(Source records)
"""

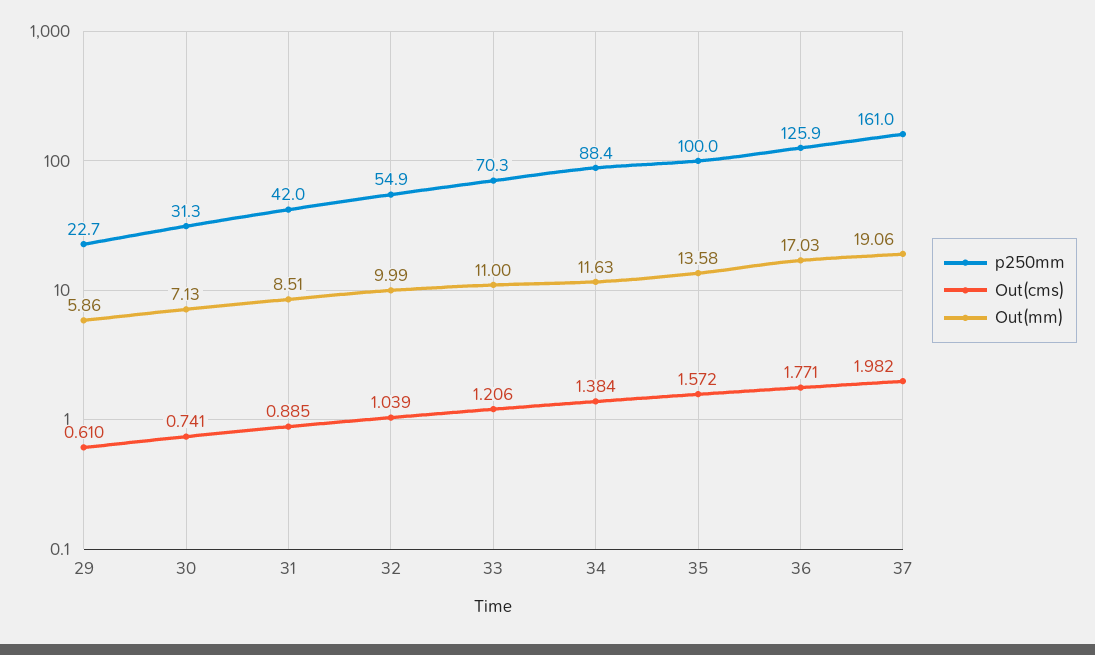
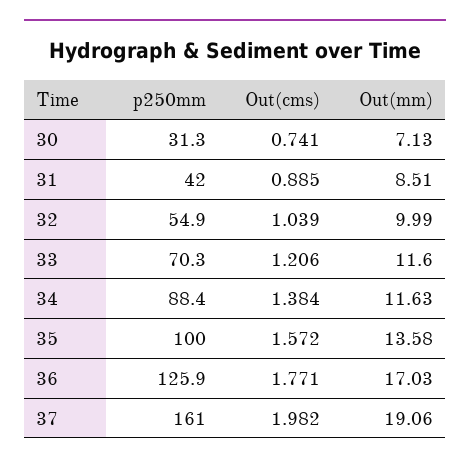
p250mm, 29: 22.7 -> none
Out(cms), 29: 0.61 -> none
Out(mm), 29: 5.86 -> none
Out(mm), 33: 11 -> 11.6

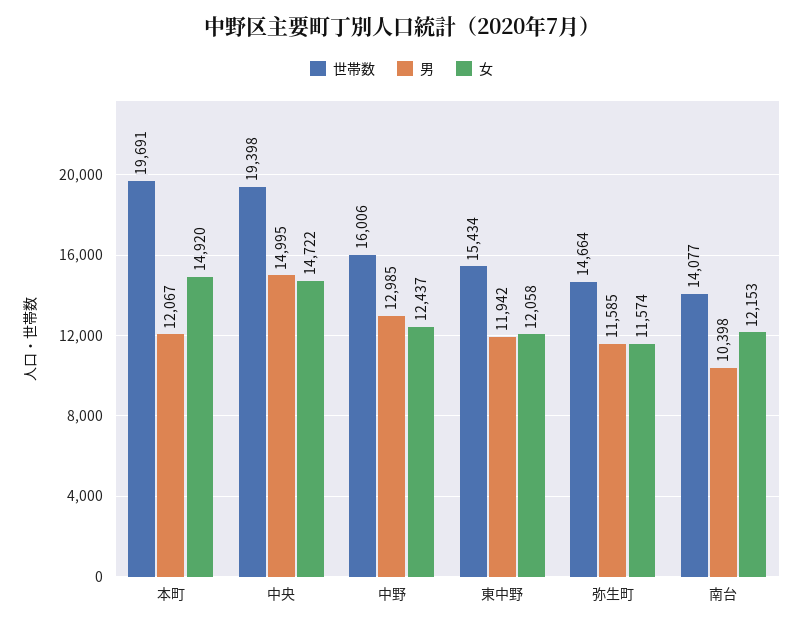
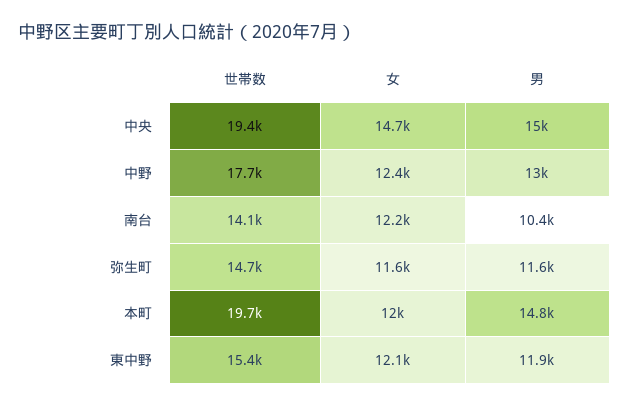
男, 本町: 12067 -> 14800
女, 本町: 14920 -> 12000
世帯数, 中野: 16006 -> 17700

"""

**Your task**
Repeat the records verbatim, excluding pictures.

**Your solution**
p250mm, 29: 22.7 -> none
Out(cms), 29: 0.61 -> none
Out(mm), 29: 5.86 -> none
Out(mm), 33: 11 -> 11.6

男, 本町: 12067 -> 14800
女, 本町: 14920 -> 12000
世帯数, 中野: 16006 -> 17700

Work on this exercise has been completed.